Дмитрий ТИХОНОВ

СКВОЗЬ ЗАНАВЕС

На последней неделе августа Серегу Хвощева, среди сверстников известного как Хвощ, привезли обратно в детдом.

Стояли теплые дни, полные ласкового солнца, и большинство воспитанников, вернувшихся из загородных лагерей и предоставленных самим себе, проводили все свободное время на улице.

Горб, Рыжик и Муха играли в футбол во дворе и прекрасно видели, как у ворот остановилась машина и из нее вышел Хвощ с какой-то незнакомой женщиной.

— Хрена… — пробормотал Рыжик, беря мяч в руки — По ходу, его назад прислали.

— Ну, дык, не стали бы они его там все время держать, — пожал плечами Горб. — Кормить надо, расходы всякие, кому он нужен…

Муха, прищурившись, рассматривал новоприбывших, которые шли по асфальтированной дорожке к входной двери. Когда они скрылись, он обернулся к друзьям:

— У Хвоща рожа, как у сраного терминатора. Глаза в кучу.

— Это его в дурке какой-нибудь дрянью накачали.

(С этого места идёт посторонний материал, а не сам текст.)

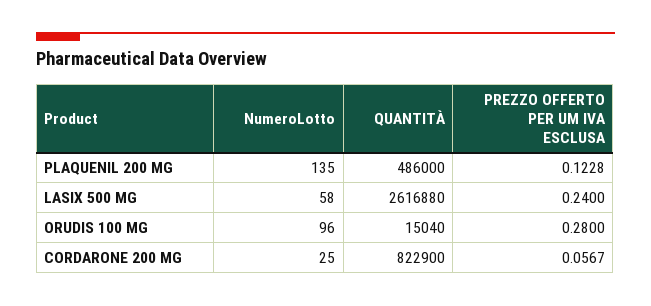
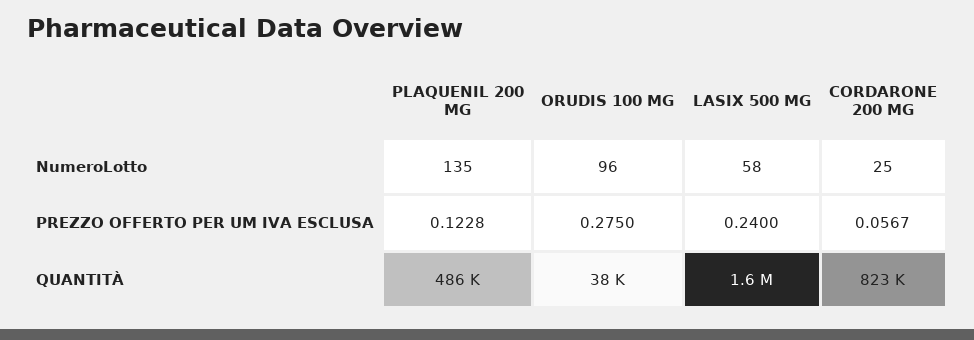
  {
    "NumeroLotto": {
      "PLAQUENIL 200 MG": 135,
      "LASIX 500 MG": 58,
      "ORUDIS 100 MG": 96,
      "CORDARONE 200 MG": 25
    },
    "QUANTITÀ": {
      "PLAQUENIL 200 MG": 486000,
-     "LASIX 500 MG": 2616880,
+     "LASIX 500 MG": 1600000,
-     "ORUDIS 100 MG": 15040,
+     "ORUDIS 100 MG": 38000,
      "CORDARONE 200 MG": 822900
    },
    "PREZZO OFFERTO PER UM IVA ESCLUSA": {
      "PLAQUENIL 200 MG": 0.1228,
      "LASIX 500 MG": 0.24,
-     "ORUDIS 100 MG": 0.28,
+     "ORUDIS 100 MG": 0.275,
      "CORDARONE 200 MG": 0.0567
    }
  }

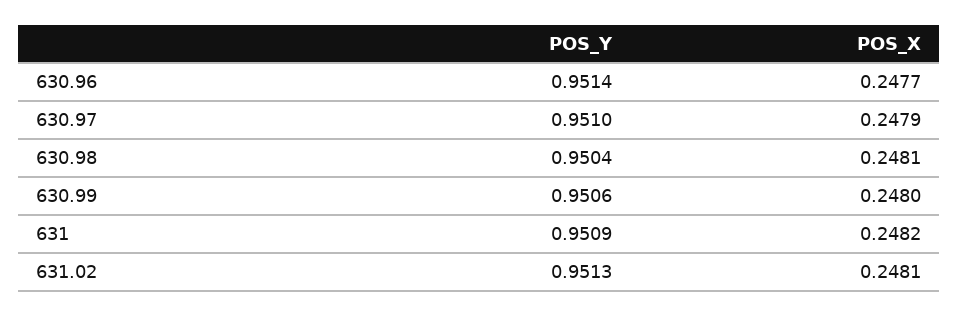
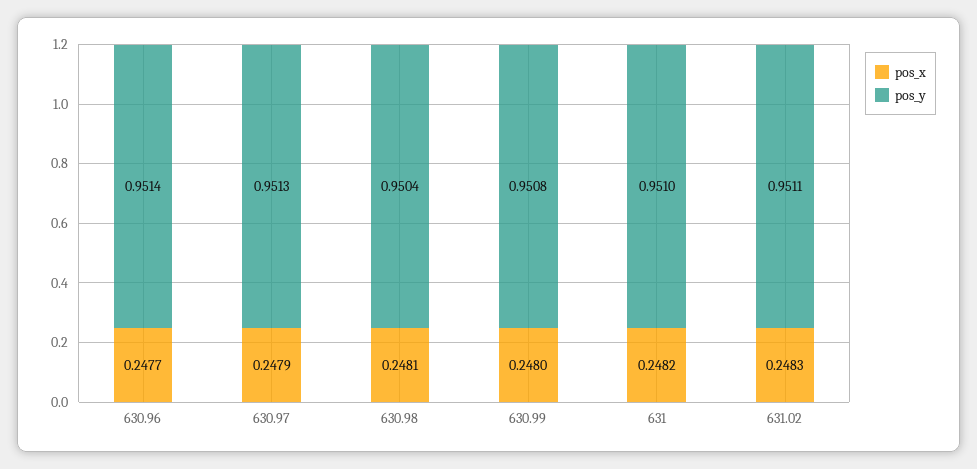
  {
    "POS_Y": {
      "630.96": 0.9514,
-     "630.97": 0.951,
+     "630.97": 0.9513,
      "630.98": 0.9504,
-     "630.99": 0.9506,
+     "630.99": 0.9508,
-     "631": 0.9509,
+     "631": 0.951,
-     "631.02": 0.9513
+     "631.02": 0.9511
    },
    "POS_X": {
      "630.96": 0.2477,
      "630.97": 0.2479,
      "630.98": 0.2481,
      "630.99": 0.248,
      "631": 0.2482,
-     "631.02": 0.2481
+     "631.02": 0.2483
    }
  }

— Ага. — Муха выхватил у Рыжика мяч. — И теперь он грустит, что здесь уже не с чего будет поторчать!

Смех взлетел в спокойное безоблачное небо, налитое густой синевой, подхваченный внезапным порывом ветра, ударился в окна, отразился от запыленных стекол и растаял в легком шелесте травы. Игра продолжалась.

Если тебе двенадцать, то полгода — большой срок. Именно столько прошло с того февральского дня, когда Хвощ, обычно спокойный и замкнутый, медленный на подъем, вдруг посреди урока географии вскочил с места, схватил стул и с размаху кинул в учительницу. Она еле увернулась, а мальчишка бросился к ней и, крича: «Убью, сука!», ударил по лицу, сбив очки. Драться флегматичный и щуплый Хвощ никогда не любил, а если приходилось, то делал это так неуклюже и неумело, что заставлял и противника, и зрителей давиться от хохота. Но этот удар ему удался. Географичка выбежала из класса в слезах, и с тех пор дети ее больше не видели. Оно и понятно, после такого ни о каком авторитете среди учеников речь идти не может. Но дело не в учительнице, а в том, что, как только она выскочила за дверь, ноги Хвоща вдруг подломились, и он осел на пол, заходясь в беззвучных рыданиях на глазах у ошеломленных одноклассников. Никто так и не сказал ни слова, пока не подоспели завучи и не увели Хвоща. Он не сопротивлялся, не отвечал на расспросы и не поднимал глаз. Бледный и поникший, сидел он сначала в кабинете директора школы, потом в кабинете заведующей детским домом, уставившись в одну точку, тихо всхлипывая и время от времени кусая грязные ногти. На другой день его увезли, и многие не без оснований решили, что навсегда. Как теперь выяснилось, они ошибались — Хвощ вернулся.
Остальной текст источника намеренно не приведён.